Publication Date: August 15th 2017

Publisher: Tim Duggan Books

Page Count: 336

 

How to Behave in a Crowd Cover Image

Synopsis from Goodreads: Isidore Mazal is eleven years old, the youngest of six siblings living in a small French town. He doesn’t quite fit in. Berenice, Aurore, and Leonard are on track to have doctorates by age twenty-four. Jeremie performs with a symphony, and Simone, older than Isidore by eighteen months, expects a great career as a novelist–she’s already put Isidore to work on her biography. The only time they leave their rooms is to gather on the old, stained couch and dissect prime-time television dramas in light of Aristotle’s Poetics.
Isidore has never skipped a grade or written a dissertation. But he notices things the others don’t, and asks questions they fear to ask. So when tragedy strikes the Mazal family, Isidore is the only one to recognize how everyone is struggling with their grief, and perhaps the only one who can help them if he doesn’t run away from home first

 

I received this book from Blogging for Books in exchange for an honest review. All thoughts and opinions are my own.




My Thoughts

Unpopular opinion: I did not like How to Behave in a Crowd. And to be honest, I think the synopsis kind of mislead me. The description of the book says that a tragedy will strike the family, and, yes, it did. But the tragedy didn’t seem to play a pivotal role in the plot. Nothing changed within the family, at least not that I could see.

■ **INPUT DATA**:
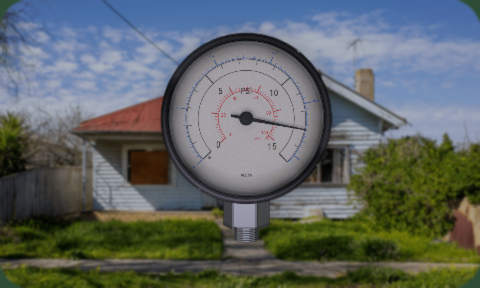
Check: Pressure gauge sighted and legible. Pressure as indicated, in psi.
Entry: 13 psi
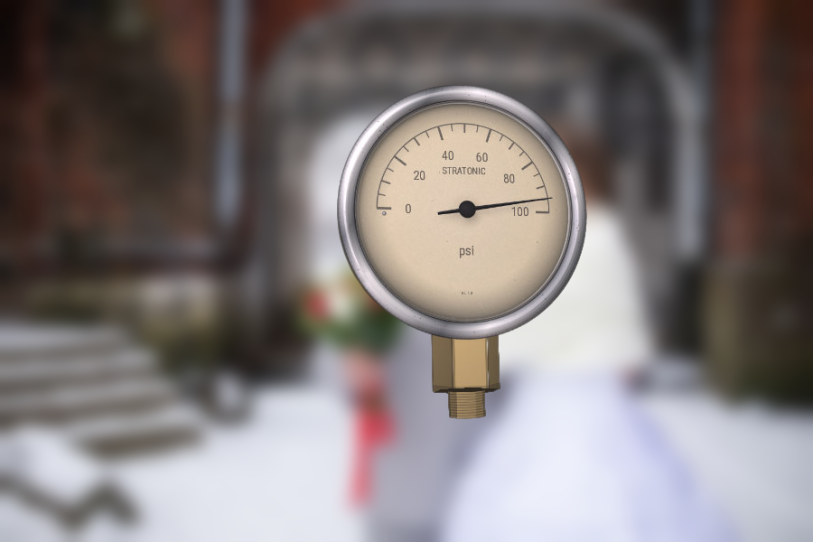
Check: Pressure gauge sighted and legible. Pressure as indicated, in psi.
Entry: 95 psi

■ **JOB ITEM**:
Summarize the book review page in two sentences. Rely only on the book review page for what follows.

■ **WRITTEN SOLUTION**:
The synopsis of How to Behave in a Crowd describes eleven-year-old Isidore Mazal, the youngest of six gifted siblings in a small French town, who doesn't quite fit in but is the only one to recognize how everyone is struggling with their grief when tragedy strikes the family. The reviewer, who received the book from Blogging for Books, did not like it and felt misled by the synopsis, because the tragedy didn't seem to play a pivotal role in the plot and nothing changed within the family.